I can't believe it. The last couple of weeks have seen me produce over 8000 words with little angst and no sweaty, painful effort - not my usual deal. I've even seen myself work while on "vacation" - like last week, in Dad City, where I grabbed 30-minute chunks of time a couple of times.
That's the key - I've finally given in to the writing experts, with their "you don't need to be precious about your time" shtick. I've finally seen that it's true that I don't need five uninterrupted hours in which to sit down and write. No. I can work in 45-minute blocks of time, and actually think intelligent thoughts and get some momentum going. I never thought it possible. I always thought I needed to be the tortured artiste in order to write well, but I don't - and this doesn't mean I'm uncreative. In a sense, it is as if I'm finally giving in to my own creativity, and am more in touch with it than I have been when I've been buying the tortured artiste thing.
Part of what has been helping, too, has been working at the library. Not every day, but at least half of my writing days. Free from the distractions of the Internet right there in my laptop.
I feel returned to what writing was for me before graduate school ruined it. I never thought that would happen.
I do feel this might have negative consequences for my blogging - because I do still get exhausted of my own writing, and so it's much less tempting to compose blog posts at the end of a day. And I am no longer afraid of what will happen when I sit down to write - so I am not as likely to use blogging as procrastination.
But the important thing is, I'm writing (a book - I can finally say I'm writing a book, and feel like I mean it). And I'm enjoying it.
Tuesday, August 05, 2008
I was sad because it is a beautiful house on the water, a house that I adore, and I LURVE swimming, and I couldn't go in the water, really.
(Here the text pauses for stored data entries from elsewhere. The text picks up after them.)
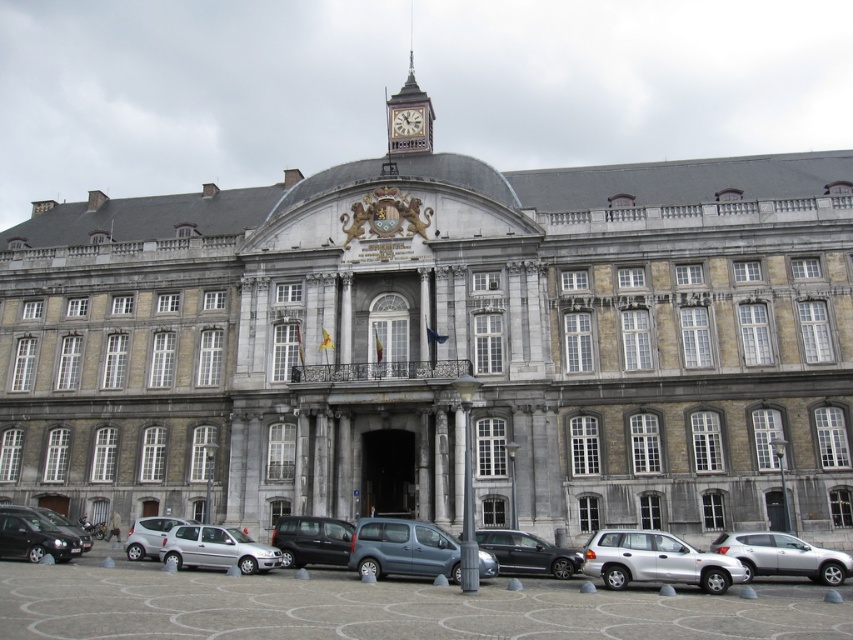
Question: Is metallic gray van at center bigger than silver metallic car at lower right?

Choices:
 (A) no
 (B) yes

Answer: (A)

Question: Can you confirm if metallic gray van at center is bigger than matte black van at center?

Choices:
 (A) yes
 (B) no

Answer: (B)

Question: Which object is closer to the camera taking this photo?

Choices:
 (A) matte black car at lower left
 (B) silver metallic car at lower right
 (C) silver metallic hatchback at lower left
 (D) metallic gray van at center

Answer: (B)

Question: Among these objects, which one is nearest to the camera?

Choices:
 (A) silver metallic car at lower center
 (B) silver metallic hatchback at lower left

Answer: (A)

Question: Is silver metallic car at lower right below matte black van at center?

Choices:
 (A) yes
 (B) no

Answer: (B)

Question: Which point appears closest to the camera in this image?

Choices:
 (A) (412, 122)
 (B) (503, 566)

Answer: (B)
I would have been able to go in off a dock - I could, I imagine, hop down the ladder on the one good leg - but since this is shallow water, I couldn't do it, really. I did have one attempt, crutching in and then sort of crouching there, supported by R. How ridiculous I felt!
Also in First Uni City, there is my grandmother, who is 85 and broke her pelvis around the time that I broke my knee. She is recovering at the Most Loved Home where R and I were staying. Others - Favourite Aunt, mainly - were ther for the first two days. But for two days, we took care of her - which was an odd challenge for me, given my crutching around. So I hopped around in the kitchen semi-preparing food, and R carried the trays in to her. It was sad, and interesting, and a post about my grandmother is coming soon.
But I am too tired right now. Too tired to write about any of the things I thought I would write about. I drove for five hours today, from that city to Dad City, and I am amazingly exhausted - it can't only be from the driving?! At any rate, there is much to blog about: grandmothers and writing and other things.